--- Data for the task ---

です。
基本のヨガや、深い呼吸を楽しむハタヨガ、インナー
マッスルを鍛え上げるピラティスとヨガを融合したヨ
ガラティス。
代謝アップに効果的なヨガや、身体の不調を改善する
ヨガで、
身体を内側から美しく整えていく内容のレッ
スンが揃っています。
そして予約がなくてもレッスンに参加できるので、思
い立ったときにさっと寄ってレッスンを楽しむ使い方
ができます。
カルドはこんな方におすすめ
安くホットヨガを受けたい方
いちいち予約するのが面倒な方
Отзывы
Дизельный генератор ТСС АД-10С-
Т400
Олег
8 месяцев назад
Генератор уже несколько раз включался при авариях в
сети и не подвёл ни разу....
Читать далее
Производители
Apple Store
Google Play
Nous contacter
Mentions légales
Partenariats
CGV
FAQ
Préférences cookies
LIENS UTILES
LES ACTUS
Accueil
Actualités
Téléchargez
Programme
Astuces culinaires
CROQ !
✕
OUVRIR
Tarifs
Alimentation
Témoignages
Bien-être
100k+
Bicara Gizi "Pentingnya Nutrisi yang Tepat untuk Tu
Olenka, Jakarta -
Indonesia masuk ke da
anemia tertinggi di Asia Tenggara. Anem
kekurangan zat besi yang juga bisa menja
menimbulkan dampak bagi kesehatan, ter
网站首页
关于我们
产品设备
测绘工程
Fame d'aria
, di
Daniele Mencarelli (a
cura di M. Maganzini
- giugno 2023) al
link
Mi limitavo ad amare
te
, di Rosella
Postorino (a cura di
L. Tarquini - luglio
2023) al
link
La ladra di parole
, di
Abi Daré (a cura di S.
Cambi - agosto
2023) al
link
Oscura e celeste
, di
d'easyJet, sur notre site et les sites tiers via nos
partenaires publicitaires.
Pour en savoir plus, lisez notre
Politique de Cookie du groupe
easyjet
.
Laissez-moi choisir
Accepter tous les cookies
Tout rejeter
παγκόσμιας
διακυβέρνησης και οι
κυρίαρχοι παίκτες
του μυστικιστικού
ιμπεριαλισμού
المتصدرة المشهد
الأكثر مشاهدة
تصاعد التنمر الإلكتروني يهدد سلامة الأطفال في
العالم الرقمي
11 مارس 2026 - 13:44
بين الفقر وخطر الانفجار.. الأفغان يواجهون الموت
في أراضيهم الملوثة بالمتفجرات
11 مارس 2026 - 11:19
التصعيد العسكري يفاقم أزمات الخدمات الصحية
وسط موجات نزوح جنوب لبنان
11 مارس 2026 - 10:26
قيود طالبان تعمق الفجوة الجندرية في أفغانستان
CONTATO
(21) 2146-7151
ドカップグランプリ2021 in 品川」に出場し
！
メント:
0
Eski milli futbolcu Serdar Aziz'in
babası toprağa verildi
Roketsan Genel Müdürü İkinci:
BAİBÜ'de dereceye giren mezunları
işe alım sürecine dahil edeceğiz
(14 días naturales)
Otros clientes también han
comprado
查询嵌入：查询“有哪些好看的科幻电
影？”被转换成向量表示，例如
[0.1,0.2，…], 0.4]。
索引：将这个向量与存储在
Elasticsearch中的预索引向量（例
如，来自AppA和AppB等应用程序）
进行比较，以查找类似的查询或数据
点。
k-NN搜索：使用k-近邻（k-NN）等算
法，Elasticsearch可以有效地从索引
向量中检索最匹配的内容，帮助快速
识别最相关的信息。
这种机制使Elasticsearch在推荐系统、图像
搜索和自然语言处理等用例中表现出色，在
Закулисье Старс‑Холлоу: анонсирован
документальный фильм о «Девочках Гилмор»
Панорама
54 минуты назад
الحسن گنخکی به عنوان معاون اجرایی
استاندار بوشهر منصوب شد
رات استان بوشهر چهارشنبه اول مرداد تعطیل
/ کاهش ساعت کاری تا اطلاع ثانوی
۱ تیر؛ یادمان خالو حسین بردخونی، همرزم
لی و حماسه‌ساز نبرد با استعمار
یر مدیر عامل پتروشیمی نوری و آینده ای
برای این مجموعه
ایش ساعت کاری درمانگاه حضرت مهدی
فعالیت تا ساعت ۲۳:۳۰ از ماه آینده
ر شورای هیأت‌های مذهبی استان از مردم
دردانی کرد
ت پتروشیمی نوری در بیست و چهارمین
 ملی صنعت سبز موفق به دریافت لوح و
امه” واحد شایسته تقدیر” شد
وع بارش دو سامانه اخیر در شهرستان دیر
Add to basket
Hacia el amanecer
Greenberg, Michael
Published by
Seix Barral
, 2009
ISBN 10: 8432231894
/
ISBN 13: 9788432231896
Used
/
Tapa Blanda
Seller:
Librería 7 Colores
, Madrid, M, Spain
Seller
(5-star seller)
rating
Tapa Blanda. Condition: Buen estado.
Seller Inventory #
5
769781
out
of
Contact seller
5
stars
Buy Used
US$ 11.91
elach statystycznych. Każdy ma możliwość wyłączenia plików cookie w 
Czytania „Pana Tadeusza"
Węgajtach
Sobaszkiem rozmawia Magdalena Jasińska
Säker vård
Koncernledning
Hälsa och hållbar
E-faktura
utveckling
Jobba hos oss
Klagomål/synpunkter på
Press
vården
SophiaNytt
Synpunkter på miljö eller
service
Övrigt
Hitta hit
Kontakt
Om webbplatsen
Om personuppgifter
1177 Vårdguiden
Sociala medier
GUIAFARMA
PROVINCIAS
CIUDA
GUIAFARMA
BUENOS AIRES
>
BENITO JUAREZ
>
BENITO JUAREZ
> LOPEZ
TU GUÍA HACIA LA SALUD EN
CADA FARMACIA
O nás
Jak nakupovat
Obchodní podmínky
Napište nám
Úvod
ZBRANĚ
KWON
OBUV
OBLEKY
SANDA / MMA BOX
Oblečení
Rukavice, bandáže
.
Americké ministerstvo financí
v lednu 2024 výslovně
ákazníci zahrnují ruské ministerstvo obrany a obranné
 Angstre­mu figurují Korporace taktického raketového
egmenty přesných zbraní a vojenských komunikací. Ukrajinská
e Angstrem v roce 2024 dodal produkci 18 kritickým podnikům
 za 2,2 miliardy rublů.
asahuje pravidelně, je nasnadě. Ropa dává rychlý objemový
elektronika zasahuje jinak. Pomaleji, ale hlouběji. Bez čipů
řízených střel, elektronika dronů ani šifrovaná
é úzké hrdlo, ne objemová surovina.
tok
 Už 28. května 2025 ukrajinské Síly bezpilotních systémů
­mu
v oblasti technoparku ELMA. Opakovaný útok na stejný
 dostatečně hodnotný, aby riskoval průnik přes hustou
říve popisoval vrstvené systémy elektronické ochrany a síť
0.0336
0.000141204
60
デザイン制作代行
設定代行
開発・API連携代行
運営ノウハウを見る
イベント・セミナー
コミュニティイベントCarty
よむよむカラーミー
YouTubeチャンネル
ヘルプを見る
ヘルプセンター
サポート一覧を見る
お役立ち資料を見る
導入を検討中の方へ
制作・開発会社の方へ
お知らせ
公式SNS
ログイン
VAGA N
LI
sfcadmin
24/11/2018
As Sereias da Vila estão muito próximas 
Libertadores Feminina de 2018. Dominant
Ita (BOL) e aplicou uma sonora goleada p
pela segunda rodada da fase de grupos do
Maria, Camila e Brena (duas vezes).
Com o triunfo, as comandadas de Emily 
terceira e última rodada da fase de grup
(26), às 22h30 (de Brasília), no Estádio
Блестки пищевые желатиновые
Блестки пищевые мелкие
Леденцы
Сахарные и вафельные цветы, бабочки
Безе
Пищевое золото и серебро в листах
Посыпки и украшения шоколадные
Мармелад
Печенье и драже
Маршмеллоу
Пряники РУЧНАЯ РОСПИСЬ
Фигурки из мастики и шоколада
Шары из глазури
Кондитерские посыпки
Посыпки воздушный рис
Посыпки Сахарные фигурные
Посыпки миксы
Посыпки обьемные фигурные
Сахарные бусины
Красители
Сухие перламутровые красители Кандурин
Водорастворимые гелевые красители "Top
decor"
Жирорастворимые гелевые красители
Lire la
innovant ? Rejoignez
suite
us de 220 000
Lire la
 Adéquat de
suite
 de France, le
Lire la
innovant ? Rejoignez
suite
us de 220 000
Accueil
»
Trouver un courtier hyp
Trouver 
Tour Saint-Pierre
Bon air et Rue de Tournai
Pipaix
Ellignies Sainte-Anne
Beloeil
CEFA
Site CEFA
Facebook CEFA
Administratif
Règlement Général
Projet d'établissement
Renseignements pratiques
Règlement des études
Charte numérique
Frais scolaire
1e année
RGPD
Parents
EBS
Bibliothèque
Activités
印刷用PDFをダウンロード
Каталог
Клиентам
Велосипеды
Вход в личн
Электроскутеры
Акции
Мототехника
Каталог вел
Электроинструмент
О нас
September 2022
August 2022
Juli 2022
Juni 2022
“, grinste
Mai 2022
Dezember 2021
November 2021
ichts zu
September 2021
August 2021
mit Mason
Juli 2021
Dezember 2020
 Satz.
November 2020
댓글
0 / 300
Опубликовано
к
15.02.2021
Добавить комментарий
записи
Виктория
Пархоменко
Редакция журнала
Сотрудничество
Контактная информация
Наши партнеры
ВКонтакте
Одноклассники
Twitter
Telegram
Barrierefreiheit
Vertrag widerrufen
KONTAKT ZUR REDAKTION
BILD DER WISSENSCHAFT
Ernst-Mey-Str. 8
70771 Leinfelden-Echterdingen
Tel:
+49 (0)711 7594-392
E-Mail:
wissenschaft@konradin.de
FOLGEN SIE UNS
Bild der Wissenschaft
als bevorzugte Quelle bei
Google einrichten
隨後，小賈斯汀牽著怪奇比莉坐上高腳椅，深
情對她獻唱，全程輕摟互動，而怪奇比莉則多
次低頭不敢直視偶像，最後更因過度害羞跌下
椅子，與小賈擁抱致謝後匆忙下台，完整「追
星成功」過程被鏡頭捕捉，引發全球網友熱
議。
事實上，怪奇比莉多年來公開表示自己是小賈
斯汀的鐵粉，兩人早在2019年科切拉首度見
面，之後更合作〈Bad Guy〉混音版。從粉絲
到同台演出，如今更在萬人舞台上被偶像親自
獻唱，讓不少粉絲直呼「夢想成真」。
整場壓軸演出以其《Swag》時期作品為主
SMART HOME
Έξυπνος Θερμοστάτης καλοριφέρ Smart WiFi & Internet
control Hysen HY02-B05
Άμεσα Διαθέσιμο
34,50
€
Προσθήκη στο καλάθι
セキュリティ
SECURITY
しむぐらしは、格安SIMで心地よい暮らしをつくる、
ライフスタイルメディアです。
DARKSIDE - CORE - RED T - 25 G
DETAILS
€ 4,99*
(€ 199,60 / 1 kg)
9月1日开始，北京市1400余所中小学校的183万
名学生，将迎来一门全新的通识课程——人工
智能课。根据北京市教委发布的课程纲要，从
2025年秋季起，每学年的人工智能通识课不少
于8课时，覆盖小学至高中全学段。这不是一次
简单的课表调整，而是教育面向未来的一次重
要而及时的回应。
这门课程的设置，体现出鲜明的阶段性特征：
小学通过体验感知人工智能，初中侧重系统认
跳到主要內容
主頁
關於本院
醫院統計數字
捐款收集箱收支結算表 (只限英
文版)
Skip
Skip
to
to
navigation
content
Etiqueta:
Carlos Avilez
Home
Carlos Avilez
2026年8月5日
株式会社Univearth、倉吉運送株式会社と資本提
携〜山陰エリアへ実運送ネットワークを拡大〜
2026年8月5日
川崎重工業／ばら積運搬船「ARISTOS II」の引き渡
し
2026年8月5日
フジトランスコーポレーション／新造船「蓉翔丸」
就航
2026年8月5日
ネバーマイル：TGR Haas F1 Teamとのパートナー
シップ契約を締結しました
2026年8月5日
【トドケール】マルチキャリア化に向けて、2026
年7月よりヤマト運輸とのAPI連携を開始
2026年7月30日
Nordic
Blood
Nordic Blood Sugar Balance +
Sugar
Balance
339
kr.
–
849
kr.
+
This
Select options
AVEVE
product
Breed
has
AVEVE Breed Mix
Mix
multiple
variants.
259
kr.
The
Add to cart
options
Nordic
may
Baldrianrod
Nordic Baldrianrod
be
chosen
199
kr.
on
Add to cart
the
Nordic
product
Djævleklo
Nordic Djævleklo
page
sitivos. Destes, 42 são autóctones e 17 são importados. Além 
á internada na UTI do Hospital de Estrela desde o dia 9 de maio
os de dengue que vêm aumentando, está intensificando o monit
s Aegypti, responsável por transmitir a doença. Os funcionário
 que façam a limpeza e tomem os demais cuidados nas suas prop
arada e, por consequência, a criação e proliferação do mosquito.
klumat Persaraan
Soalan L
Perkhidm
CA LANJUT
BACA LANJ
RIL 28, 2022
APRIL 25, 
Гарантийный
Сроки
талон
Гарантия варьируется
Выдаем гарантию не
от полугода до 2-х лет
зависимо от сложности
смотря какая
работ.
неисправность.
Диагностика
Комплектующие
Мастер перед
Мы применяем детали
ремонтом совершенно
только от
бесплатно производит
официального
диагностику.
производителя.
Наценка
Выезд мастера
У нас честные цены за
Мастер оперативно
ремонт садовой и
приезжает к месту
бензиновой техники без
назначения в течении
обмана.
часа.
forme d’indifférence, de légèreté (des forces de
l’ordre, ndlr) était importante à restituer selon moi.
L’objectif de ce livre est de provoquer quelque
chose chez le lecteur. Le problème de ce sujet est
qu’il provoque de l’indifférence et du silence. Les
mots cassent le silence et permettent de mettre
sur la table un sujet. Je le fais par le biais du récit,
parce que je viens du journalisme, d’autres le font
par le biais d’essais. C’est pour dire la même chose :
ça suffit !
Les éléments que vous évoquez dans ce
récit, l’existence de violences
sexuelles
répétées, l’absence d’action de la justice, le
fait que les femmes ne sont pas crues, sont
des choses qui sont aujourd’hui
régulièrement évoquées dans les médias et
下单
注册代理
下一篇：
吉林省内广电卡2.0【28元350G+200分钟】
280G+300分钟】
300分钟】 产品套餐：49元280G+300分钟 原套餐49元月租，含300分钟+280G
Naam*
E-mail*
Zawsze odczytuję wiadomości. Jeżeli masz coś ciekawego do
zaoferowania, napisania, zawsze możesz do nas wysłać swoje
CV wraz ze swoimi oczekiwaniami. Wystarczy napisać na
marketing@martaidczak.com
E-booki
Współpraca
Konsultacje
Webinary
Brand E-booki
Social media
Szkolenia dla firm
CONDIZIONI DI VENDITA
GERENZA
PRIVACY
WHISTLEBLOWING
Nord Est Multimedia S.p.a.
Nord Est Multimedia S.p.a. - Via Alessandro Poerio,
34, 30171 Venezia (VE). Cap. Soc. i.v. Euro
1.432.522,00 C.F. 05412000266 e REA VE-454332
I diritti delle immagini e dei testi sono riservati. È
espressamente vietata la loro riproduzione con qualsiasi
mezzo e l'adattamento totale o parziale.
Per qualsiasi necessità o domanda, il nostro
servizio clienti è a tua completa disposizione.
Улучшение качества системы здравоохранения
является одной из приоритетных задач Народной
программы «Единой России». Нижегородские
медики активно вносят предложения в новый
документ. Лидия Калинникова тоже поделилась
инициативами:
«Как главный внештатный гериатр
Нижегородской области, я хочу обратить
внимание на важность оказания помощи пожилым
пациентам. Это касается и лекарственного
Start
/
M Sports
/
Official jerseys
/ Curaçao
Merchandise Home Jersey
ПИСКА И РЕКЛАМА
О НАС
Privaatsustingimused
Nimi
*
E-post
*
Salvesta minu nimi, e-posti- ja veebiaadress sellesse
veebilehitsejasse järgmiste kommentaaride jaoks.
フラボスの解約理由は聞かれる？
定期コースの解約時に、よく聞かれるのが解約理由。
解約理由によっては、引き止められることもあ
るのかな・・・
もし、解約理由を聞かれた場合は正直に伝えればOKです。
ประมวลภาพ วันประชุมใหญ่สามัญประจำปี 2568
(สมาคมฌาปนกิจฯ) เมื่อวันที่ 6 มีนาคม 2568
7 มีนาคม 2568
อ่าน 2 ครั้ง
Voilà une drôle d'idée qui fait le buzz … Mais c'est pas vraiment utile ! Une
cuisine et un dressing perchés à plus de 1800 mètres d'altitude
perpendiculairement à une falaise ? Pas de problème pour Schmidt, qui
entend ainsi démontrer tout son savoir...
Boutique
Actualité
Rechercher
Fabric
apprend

---

**Task item:**
Copy out the rows above verbatim, from the first line through the line containing "Laissez-moi choisir", including both of those lines.

**Result for this exercise:**
です。
基本のヨガや、深い呼吸を楽しむハタヨガ、インナー
マッスルを鍛え上げるピラティスとヨガを融合したヨ
ガラティス。
代謝アップに効果的なヨガや、身体の不調を改善する
ヨガで、
身体を内側から美しく整えていく内容のレッ
スンが揃っています。
そして予約がなくてもレッスンに参加できるので、思
い立ったときにさっと寄ってレッスンを楽しむ使い方
ができます。
カルドはこんな方におすすめ
安くホットヨガを受けたい方
いちいち予約するのが面倒な方
Отзывы
Дизельный генератор ТСС АД-10С-
Т400
Олег
8 месяцев назад
Генератор уже несколько раз включался при авариях в
сети и не подвёл ни разу....
Читать далее
Производители
Apple Store
Google Play
Nous contacter
Mentions légales
Partenariats
CGV
FAQ
Préférences cookies
LIENS UTILES
LES ACTUS
Accueil
Actualités
Téléchargez
Programme
Astuces culinaires
CROQ !
✕
OUVRIR
Tarifs
Alimentation
Témoignages
Bien-être
100k+
Bicara Gizi "Pentingnya Nutrisi yang Tepat untuk Tu
Olenka, Jakarta -
Indonesia masuk ke da
anemia tertinggi di Asia Tenggara. Anem
kekurangan zat besi yang juga bisa menja
menimbulkan dampak bagi kesehatan, ter
网站首页
关于我们
产品设备
测绘工程
Fame d'aria
, di
Daniele Mencarelli (a
cura di M. Maganzini
- giugno 2023) al
link
Mi limitavo ad amare
te
, di Rosella
Postorino (a cura di
L. Tarquini - luglio
2023) al
link
La ladra di parole
, di
Abi Daré (a cura di S.
Cambi - agosto
2023) al
link
Oscura e celeste
, di
d'easyJet, sur notre site et les sites tiers via nos
partenaires publicitaires.
Pour en savoir plus, lisez notre
Politique de Cookie du groupe
easyjet
.
Laissez-moi choisir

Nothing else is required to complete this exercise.